Am Nachmittag, vielleicht auch schon Richtung Abend, hatte sich die junge Bäckerin in Spe mit einer Schallplatte und dem Kuchenkarton auf den Weg zu der Kirche, in die sie immer ging um der Schallplatte zu lauschen, da sie selbst keinen Plattenspieler besaß. Etwas umständlich öffnete sie die große Kirchentür, die kraftlos ächzte. Die Schritte hallten durch den leeren Raum, als sie den Weg zwischen den Bänken entlang schritt. Wobei leer…das stimmte nicht ganz. Eine Person saß vorne auf der ersten Bank rechts. Die junge Sportlerin. Kanade aber, ging ohne Gruß an ihr Vorbei, stellte den Karton auf das Klavier das dort stand und bemühte sich dann die Schallplatte auf den Spieler zu legen. Ein Rauschen und bald schon hallte eine Melodie durch den hohen Raum. Wieder den Karton mit sich führend, setzte sich Kanade auf die erste Bank links und einige Zeit lang hörte man nichts weiter als die Musik. Bis…
„Tut mir Leid“, sprachs und unterbrach die Musik.
„Du entschuldigst dich?“ Kanade sah zu Hibiki hinüber.
„Vielleicht bin ich ja einfach mal damit dran“, meinte die Sportlerin die allerdings immer noch zum Klavier hinüber sah. Kanade nickte.
„Vielleicht…oder es ist eine blöde Angewohnheit von uns immer zu streiten.“ Jetzt sah die Braunhaarige herüber.
„Was?“ Die Bäckerin zuckte mit den Schultern.
„Ich meine ja nur. Vielleicht sollte wir uns das abgewöhnen…ich meine…Vielleicht sollte ich nicht sofort in die Luft gehen.“
„Klingt gar nicht nach dir“, meinte Hibiki und sah wieder zum Klavier. Kanade allerdings schaute nur fragend.
„Wie bitte?“
„Nun…es ist nicht schön dass wir streiten, das stimmt schon…“ Sie kratzte sich verlegen am Kopf.

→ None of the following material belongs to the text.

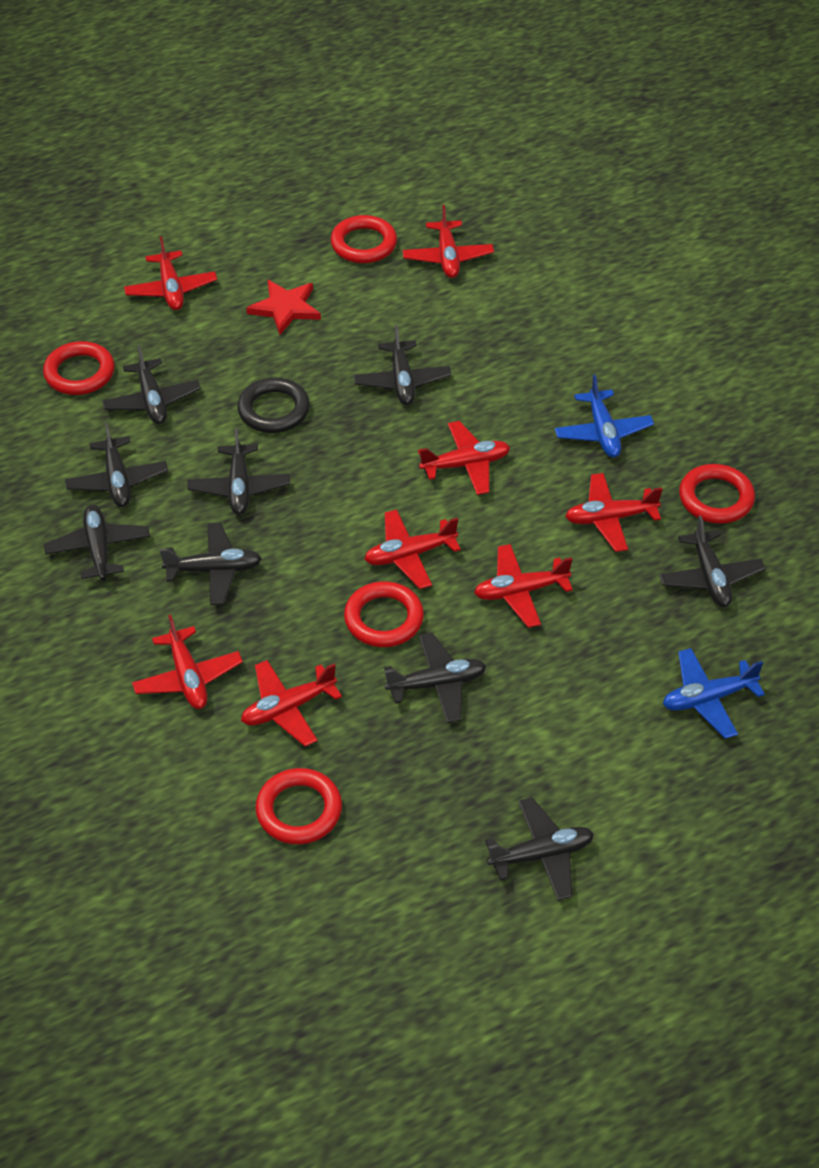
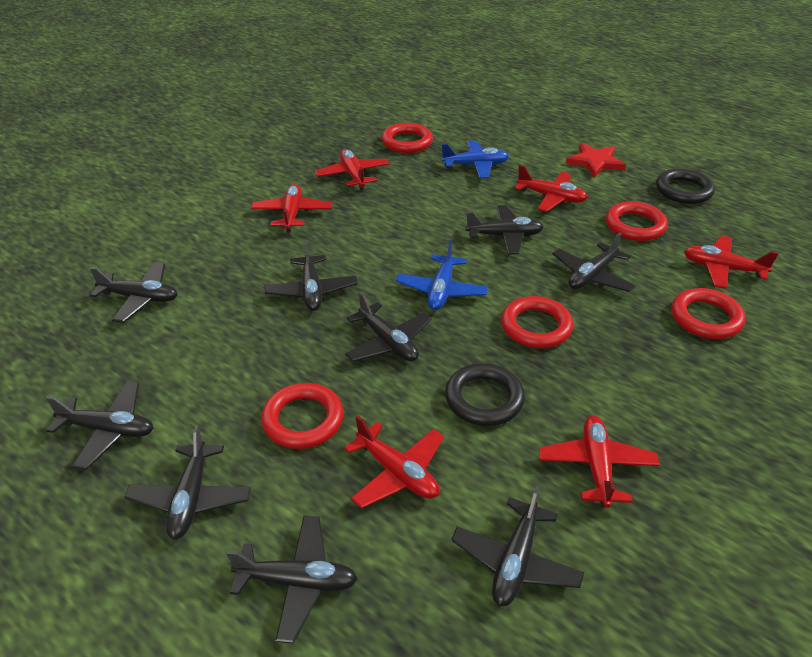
black ring: 1 -> 2
red plane: 8 -> 6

„…aber es gehört zu unserer Freundschaft oder?“ Kanade schloss kurz die Augen, nickte und lächelte dann.
„Ja, vielleicht hast du Recht. Das gehört zu uns.“ Auch Hibiki nickte.
„Mein ich doch.“ Dann lächelte sie.
„Was hast du da übrigens?“, fragte die Sportlerin dann und zeigte auf den Karton.
„Ach das?...“ Kanade blickte auf den Karton und ein leichter Rotschimmer legte sich um ihre Nase. Sie sagte aber nichts, sondern stand auf und wechselte den Platz, indem sie sich neben der Sportlerin nieder ließ und ihr den Karton reichte. Fragend schaute diese ihre Freundin an.
„Für mich?“ Die Bäckerin nickte nur, immer noch rot um die Nase. Sie sah sie auch nicht an. Die Sportlerin sah auf den Karton und öffnete ihn dann. Was sie erblickte, freute sie ungemein, lies aber auch sie etwas erröten. Der Erdbeer-Sahne Kuchen mit den aus roten Lettern geschriebenen Worten: Happy Valentins Day!
„Ähm…freust du dich?“, kam es leise von der Seite und Hibiki sah ihre Freundin an, den Karton auf dem Schoß gestützt, suchte eine Hand die ihrer Freundin.
„Ja. Danke. Fröhlicher Valentinstag, Kanade“, sagte die Sportlerin ungewöhnlich sanft, beugte sich vor und drückte der nun hochroten Bäckerin einen Kuss auf die Wange.